La période d'examen s'étendait de janvier 2009 au 30 septembre 2012 et visait des habitudes de déplacement considérées comme «inusitées» et marquées par des arrêts fréquents à Toronto, où la sénatrice a une résidence. Elle affirme s'y arrêter souvent en chemin, entre Ottawa et la Saskatchewan où elle a sa résidence principale.

Durant la période visée, Pamela Wallin a effectué 94 voyages entre la Saskatchewan et Ottawa, et 75 d'entre eux comportaient un arrêt d'une nuit ou plus à Toronto.

Mais Deloitte a calculé que ses «escales» à Toronto ont entraîné des frais supplémentaires de transport pour le Sénat: deux billets d'avion coûtent évidemment plus cher qu'un vol aérien direct.

De plus, la firme Deloitte a relevé des «manques de cohérence» entre les renseignements fournis par Mme Wallin et son adjointe de direction et les renseignements contenus dans le calendrier Outlook de la sénatrice.

«Les divergences citées dans le Rapport Deloitte soulèvent de sérieuses préoccupations et le comité estime que celles-ci ne peuvent être réglées à l'interne», est-il écrit dans le rapport du comité sénatorial, pour expliquer le renvoi de cette affaire à la GRC. Il revient toutefois à la force policière de juger s'il y a matière à enquête ou pas.

Le rapport conclut que des dépenses totalisant 390 182 $ sont admissibles sur les 532 508 $ réclamés. La sénatrice devra donc payer la différence, soit 121 348 $.

«Je crois que je parle pour mes collègues des deux côtés de la Chambre quand je dis que nous avons trouvé des aspects du rapport de Deloitte très troublants», a indiqué le sénateur libéral George Furey, qui siège au comité de régie interne, après que le rapport eut été rendu public mardi.

Il a toutefois refusé d'élaborer à ce sujet, affirmant ne voulant ni préjuger du résultat, ni donner l'impression qu'il imposait des directives à la GRC, comme celle d'analyser s'il y avait eu fraude ou pas. Son collègue au Sénat, le conservateur Gerald Comeau, a toutefois concédé que la GRC a pour rôle de se pencher sur des affaires criminelles et non pas sur des affaires administratives.

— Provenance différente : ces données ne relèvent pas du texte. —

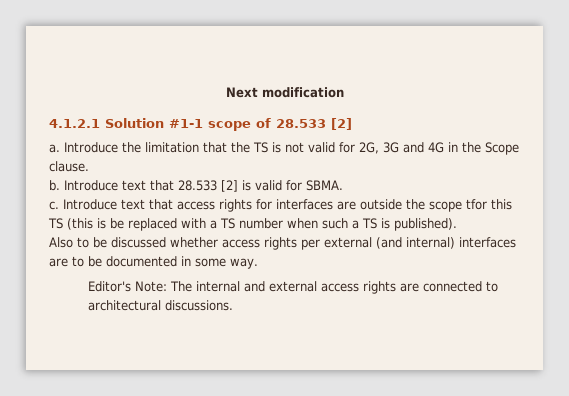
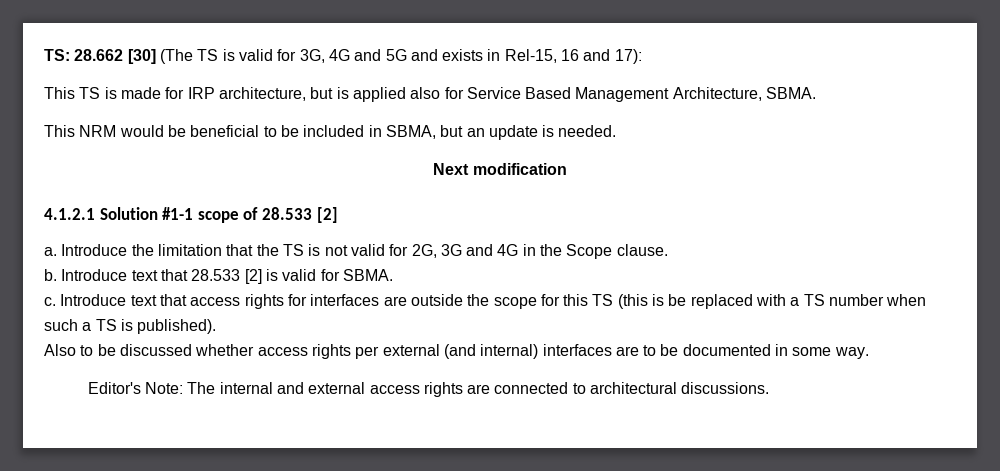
(225, 92) none -> [44,49,642,64] [44,87,817,102] [44,125,617,140] TS: 28.662 [30] (The TS is valid for 3G, 4G and 5G and exists in Rel-15, 16 and 17): // This TS is made for IRP architecture, but is applied also for Service Based Management Architecture, SBMA. // This NRM would be beneficial to be included in SBMA, but an update is needed. //
[466,199,487,210] tfor -> [540,294,560,306] for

Selon M. Comeau, aussi membre de ce comité, la vaste majorité des sénateurs comprennent les règles. Et si ce n'est pas le cas, ils peuvent demander des clarifications, a-t-il insisté.

Le Nouveau Parti démocratique (NPD) s'est dit satisfait de la tournure des événements. Renvoyer l'affaire à la GRC avait été réclamé par son parti depuis le début, souligne la députée Alexandrine Latendresse.

«On ne croit pas que le Sénat puisse punir correctement ceux qui ne suivent pas les règles», a-t-elle expliqué.

Les autres mesures prises par le Sénat ne sont pas, selon elle, suffisantes. «C'est juste une petite tape sur les doigts».

Le Parti libéral du Canada juge que le premier ministre Stephen Harper doit des explications aux Canadiens.

«Le premier ministre lui-même avait déclaré le 13 février 2013 à la Chambre et donc à tous les Canadiens que les dépenses de Mme Wallin étaient - étaient biens, qu'il y avait rien à redire. Or nous savons maintenant que ses dépenses sont si troublantes qu'en fait le Sénat envoie tout le dossier à la GRC», a relevé mardi le député libéral Stéphane Dion.

Le coût du rapport Deloitte pourrait être réclamé à la sénatrice mais le leader du l'opposition au Sénat, James Cowan, n'a pas voulu en dire plus avant d'en discuter avec ses collègues.

Alexandrine Latendresse juge pour sa part que ce serait approprié de l'obliger à le rembourser.

«C'est le Sénat qui a payé pour le rapport. Donc ce sont les contribuables qui ont payé pour voir si l'argent des contribuables avait été bien dépensé», a-t-elle jugé.